● Extracted page text data
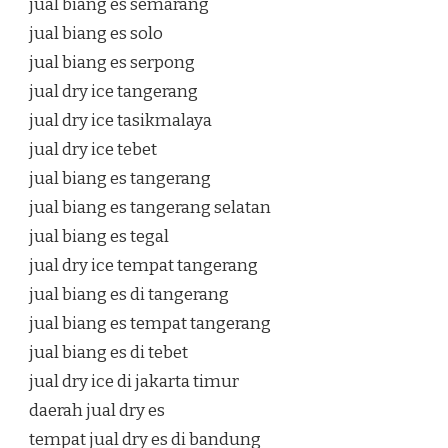
jual biang es semarang
jual biang es solo
jual biang es serpong
jual dry ice tangerang
jual dry ice tasikmalaya
jual dry ice tebet
jual biang es tangerang
jual biang es tangerang selatan
jual biang es tegal
jual dry ice tempat tangerang
jual biang es di tangerang
jual biang es tempat tangerang
jual biang es di tebet
jual dry ice di jakarta timur
daerah jual dry es
tempat jual dry es di bandung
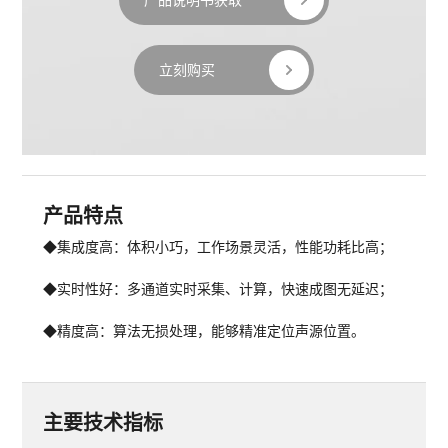
立刻购买
产品特点
◆集成度高：
体积小巧，工作场景灵活，性能功耗比高；
◆实时性好：
多通道实时采集、计算，快速成图无延迟；
◆精度高：
算法无损处理，能够精准定位声源位置。
主要技术指标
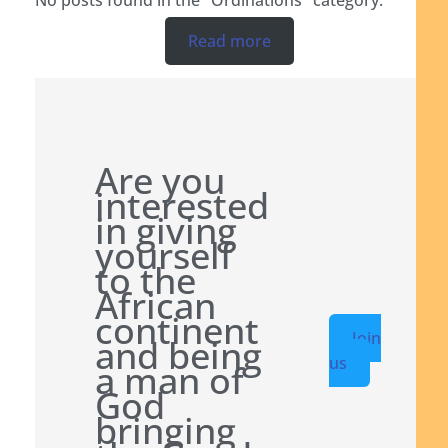
Read more
Are you
interested
in giving
yourself
to the
African
continent
Join
and being
us
a man of
God
bringing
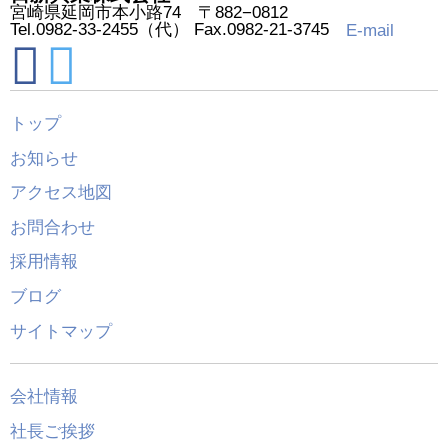
宮崎県延岡市本小路74 〒882−0812
Tel.0982-33-2455（代） Fax.0982-21-3745
E-mail
トップ
お知らせ
アクセス地図
お問合わせ
採用情報
ブログ
サイトマップ
会社情報
社長ご挨拶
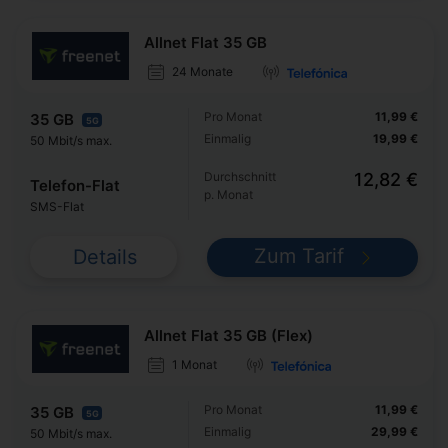
Allnet Flat 35 GB
24 Monate
Pro Monat
11,99 €
35 GB
5G
Einmalig
19,99 €
50 Mbit/s max.
Durchschnitt
12,82 €
Telefon-Flat
p. Monat
SMS-Flat
Zum Tarif
Details
Allnet Flat 35 GB (Flex)
1 Monat
Pro Monat
11,99 €
35 GB
5G
Einmalig
29,99 €
50 Mbit/s max.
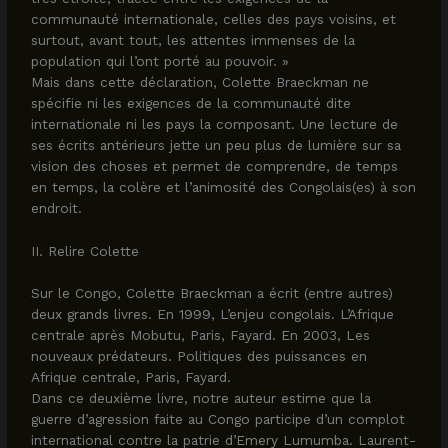
communauté internationale, celles des pays voisins, et
surtout, avant tout, les attentes immenses de la
population qui l’ont porté au pouvoir. »
Mais dans cette déclaration, Colette Braeckman ne
spécifie ni les exigences de la communauté dite
internationale ni les pays la composant. Une lecture de
ses écrits antérieurs jette un peu plus de lumière sur sa
vision des choses et permet de comprendre, de temps
en temps, la colère et l’animosité des Congolais(es) à son
endroit.
II. Relire Colette
Sur le Congo, Colette Braeckman a écrit (entre autres)
deux grands livres. En 1999, L’enjeu congolais. L’Afrique
centrale après Mobutu, Paris, Fayard. En 2003, Les
nouveaux prédateurs. Politiques des puissances en
Afrique centrale, Paris, Fayard.
Dans ce deuxième livre, notre auteur estime que la
guerre d’agression faite au Congo participe d’un complot
international contre la patrie d’Emery Lumumba. Laurent-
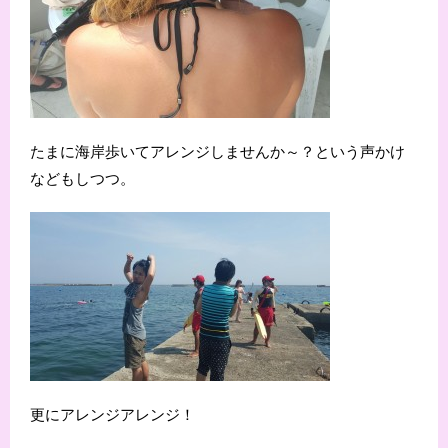
たまに海岸歩いてアレンジしませんか～？という声かけ
などもしつつ。
更にアレンジアレンジ！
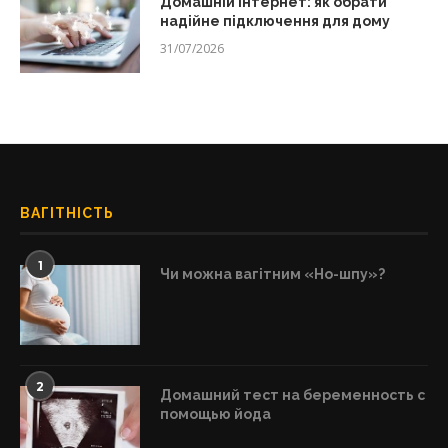
Домашній інтернет: як обрати
надійне підключення для дому
31/07/2026
ВАГІТНІСТЬ
1
Чи можна вагітним «Но-шпу»?
2
Домашний тест на беременность с
помощью йода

● Task goal
Return every line of the extracted page text data above verbatim and leave the pictures out of your answer.

● Task result
jual biang es semarang
jual biang es solo
jual biang es serpong
jual dry ice tangerang
jual dry ice tasikmalaya
jual dry ice tebet
jual biang es tangerang
jual biang es tangerang selatan
jual biang es tegal
jual dry ice tempat tangerang
jual biang es di tangerang
jual biang es tempat tangerang
jual biang es di tebet
jual dry ice di jakarta timur
daerah jual dry es
tempat jual dry es di bandung
立刻购买
产品特点
◆集成度高：
体积小巧，工作场景灵活，性能功耗比高；
◆实时性好：
多通道实时采集、计算，快速成图无延迟；
◆精度高：
算法无损处理，能够精准定位声源位置。
主要技术指标
Read more
Are you
interested
in giving
yourself
to the
African
continent
Join
and being
us
a man of
God
bringing
宮崎県延岡市本小路74 〒882−0812
Tel.0982-33-2455（代） Fax.0982-21-3745
E-mail
トップ
お知らせ
アクセス地図
お問合わせ
採用情報
ブログ
サイトマップ
会社情報
社長ご挨拶
Allnet Flat 35 GB
24 Monate
Pro Monat
11,99 €
35 GB
5G
Einmalig
19,99 €
50 Mbit/s max.
Durchschnitt
12,82 €
Telefon-Flat
p. Monat
SMS-Flat
Zum Tarif
Details
Allnet Flat 35 GB (Flex)
1 Monat
Pro Monat
11,99 €
35 GB
5G
Einmalig
29,99 €
50 Mbit/s max.
communauté internationale, celles des pays voisins, et
surtout, avant tout, les attentes immenses de la
population qui l’ont porté au pouvoir. »
Mais dans cette déclaration, Colette Braeckman ne
spécifie ni les exigences de la communauté dite
internationale ni les pays la composant. Une lecture de
ses écrits antérieurs jette un peu plus de lumière sur sa
vision des choses et permet de comprendre, de temps
en temps, la colère et l’animosité des Congolais(es) à son
endroit.
II. Relire Colette
Sur le Congo, Colette Braeckman a écrit (entre autres)
deux grands livres. En 1999, L’enjeu congolais. L’Afrique
centrale après Mobutu, Paris, Fayard. En 2003, Les
nouveaux prédateurs. Politiques des puissances en
Afrique centrale, Paris, Fayard.
Dans ce deuxième livre, notre auteur estime que la
guerre d’agression faite au Congo participe d’un complot
international contre la patrie d’Emery Lumumba. Laurent-
たまに海岸歩いてアレンジしませんか～？という声かけ
などもしつつ。
更にアレンジアレンジ！
Домашній інтернет: як обрати
надійне підключення для дому
31/07/2026
ВАГІТНІСТЬ
1
Чи можна вагітним «Но-шпу»?
2
Домашний тест на беременность с
помощью йода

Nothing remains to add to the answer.